The husky delivery man who just brought me
my food looked to be one-hundred and fifty
percent male, and yet ... how could I be sure?
I just assumed. I didn’t look for high heels;
perhaps that was rouge on his ruddy cheeks.
A more sensitive poet, a better liberal,
would have asked for pronouns. She/her/hers?
He/him/his? They/them/theirs? Xe/xem/xyrs?
Implicit bias stalks us; it’s no easy task
to eschew a lifetime of gender privilege.
Was that a pink bow I saw in their scraggly beard?
If I see them again, I’ll give them the hug
I should have given them the first time.
The basic premise is deeply flawed: that because a male "feels like" a female he IS therefore a female -- and unless we accept him as such we are bigots and "transphobes".
I am a woman: but I have no idea what it "feels like" to be a woman -- because I simply am one.
I can feel very angry when patronised by some man that, "because" I am a woman, my opinion on something is superficial, worthless or stupid: such anger is my reaction to misogyny -- to the imposed 1950s sex role stereotypes that gender ideologues pursue with such conviction as authentic "inner essence".
"Feeling like a woman" remains at the most a male fantasy of how it might feel to be a woman: without the necessary preconditions to have any idea of how it feels to be -- not to be "like" -- the opposite sex.
These preconditions are primarily to inhabit a sexed female body, and to have received since birth the matched social conditioning to know and perform -- or to question and reject -- your expected sex role stereotype.
The arrogance and aggressiveness -- with death and rape threats -- with which transactivists seek to impose, on women especially, acceptance of trans-identified makes as being "real women" is in itself stereotypically masculine: totally at odds with the normal conditioning of females to put the needs and wants of others before our own.
As to "gender identity", a cross-sex "gender identity" is necessarily a stolen one. Because if any male demands his "gender identity" as a female to be accepted as valid, I reject the notion of "gender identity" as being false in itself. I can have no "gender identity" as a woman -- because it has been stolen from me.
Wonderful and exactly right.
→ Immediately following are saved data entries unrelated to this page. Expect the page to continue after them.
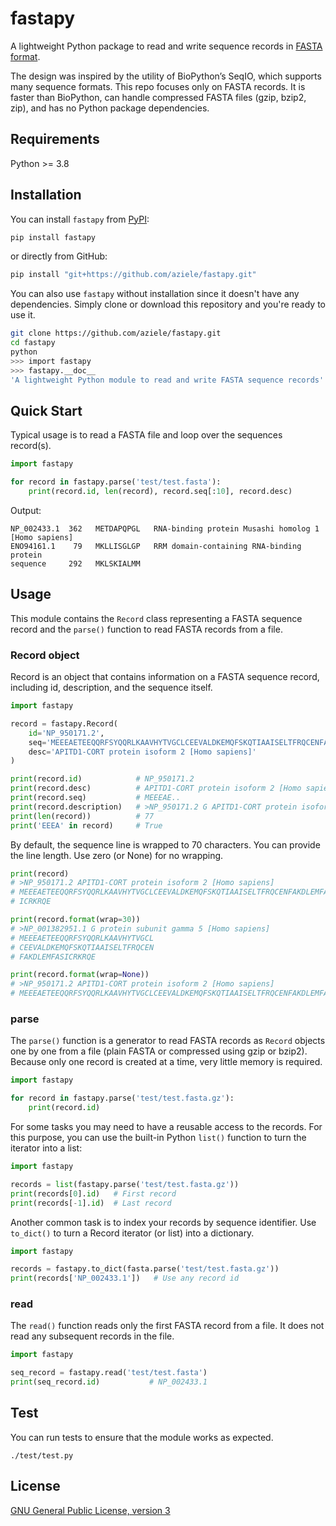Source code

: # fastapy
A lightweight Python package to read and write sequence records in [FASTA format](https://en.wikipedia.org/wiki/FASTA_format).

The design was inspired by the utility of BioPython’s SeqIO, which supports many sequence formats. This repo focuses only on FASTA records. It is faster than BioPython, can handle compressed FASTA files (gzip, bzip2, zip), and has no Python package dependencies.

## Requirements
Python >= 3.8

## Installation

You can install `fastapy` from [PyPI](https://pypi.org/project/fastapy/):

```bash
pip install fastapy
```

or directly from GitHub:

```bash
pip install "git+https://github.com/aziele/fastapy.git"
```

You can also use `fastapy` without installation since it doesn't have any dependencies. Simply clone or download this repository and you're ready to use it.

```bash
git clone https://github.com/aziele/fastapy.git
cd fastapy
python
>>> import fastapy
>>> fastapy.__doc__
'A lightweight Python module to read and write FASTA sequence records'
```

## Quick Start
Typical usage is to read a FASTA file and loop over the sequences record(s).

```python
import fastapy

for record in fastapy.parse('test/test.fasta'):
    print(record.id, len(record), record.seq[:10], record.desc)
```

Output:

```
NP_002433.1  362   METDAPQPGL   RNA-binding protein Musashi homolog 1 [Homo sapiens]
ENO94161.1    79   MKLLISGLGP   RRM domain-containing RNA-binding protein
sequence     292   MKLSKIALMM
```

## Usage
This module contains the `Record` class representing a FASTA sequence record and the `parse()` function to read FASTA records from a file.

### Record object
Record is an object that contains information on a FASTA sequence record, including id, description, and the sequence itself.

```python
import fastapy

record = fastapy.Record(
    id='NP_950171.2', 
    seq='MEEEAETEEQQRFSYQQRLKAAVHYTVGCLCEEVALDKEMQFSKQTIAAISELTFRQCENFAKDLEMFASICRKRQE',
    desc='APITD1-CORT protein isoform 2 [Homo sapiens]'
)

print(record.id)            # NP_950171.2
print(record.desc)          # APITD1-CORT protein isoform 2 [Homo sapiens]
print(record.seq)           # MEEEAE..
print(record.description)   # >NP_950171.2 G APITD1-CORT protein isoform 2 [Homo sapiens]
print(len(record))          # 77
print('EEEA' in record)     # True
```

By default, the sequence line is wrapped to 70 characters. You can provide the line length. Use zero (or None) for no wrapping.

```python
print(record)
# >NP_950171.2 APITD1-CORT protein isoform 2 [Homo sapiens]
# MEEEAETEEQQRFSYQQRLKAAVHYTVGCLCEEVALDKEMQFSKQTIAAISELTFRQCENFAKDLEMFAS
# ICRKRQE

print(record.format(wrap=30))
# >NP_001382951.1 G protein subunit gamma 5 [Homo sapiens]
# MEEEAETEEQQRFSYQQRLKAAVHYTVGCL
# CEEVALDKEMQFSKQTIAAISELTFRQCEN
# FAKDLEMFASICRKRQE

print(record.format(wrap=None))
# >NP_950171.2 APITD1-CORT protein isoform 2 [Homo sapiens]
# MEEEAETEEQQRFSYQQRLKAAVHYTVGCLCEEVALDKEMQFSKQTIAAISELTFRQCENFAKDLEMFASICRKRQE
```

### parse
The `parse()` function is a generator to read FASTA records as `Record` objects one by one from a file (plain FASTA or compressed using gzip or bzip2). Because only one record is created at a time, very little memory is required.

```python
import fastapy

for record in fastapy.parse('test/test.fasta.gz'):
    print(record.id)
```

For some tasks you may need to have a reusable access to the records. For this purpose, you can use the built-in Python `list()` function to turn the iterator into a list:

```python
import fastapy

records = list(fastapy.parse('test/test.fasta.gz'))
print(records[0].id)   # First record
print(records[-1].id)  # Last record
```

Another common task is to index your records by sequence identifier. Use `to_dict()` to turn a Record iterator (or list) into a dictionary.

```python
import fastapy

records = fastapy.to_dict(fasta.parse('test/test.fasta.gz'))
print(records['NP_002433.1'])   # Use any record id
```

### read
The `read()` function reads only the first FASTA record from a file. It does not read any subsequent records in the file.

```python
import fastapy

seq_record = fastapy.read('test/test.fasta')
print(seq_record.id)           # NP_002433.1
```

## Test
You can run tests to ensure that the module works as expected.

```
./test/test.py
```

## License

[GNU General Public License, version 3](https://www.gnu.org/licenses/gpl-3.0.html)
The need to normalize is a big factor in all of this. But, as someone on a podcast I was listening to said, why is it so bad to be outside the norm? Things could be better if people who decided to transition just embraced being in a unique position, having made unusual decisions, and living different lives than most - rather than feeling the need to encourage children and teens to "join them" and increase their numbers and their credibility.
We can't normalize everything or the meaning of the "norm" goes away. The idea should just be to remove stigma - which is quite different than making something "normalized." Similarly, if a woman is anyone who thinks they are a woman, the concept of "woman" ceases to exist. There is no such thing as a "Gender Identity," if it simply means one's sense of being male or female, both or neither apart from biology or stereotypes, because it is then nothing but an efemeral sense of something that has no substance. (If it means one's knowledge of one's actual sex, that's fine, and if it means one's unique set of masculine and feminine characteristics, that's also fine, but the most commonly used definition today is the one I first mentioned, and that definition renders the term meaningless.)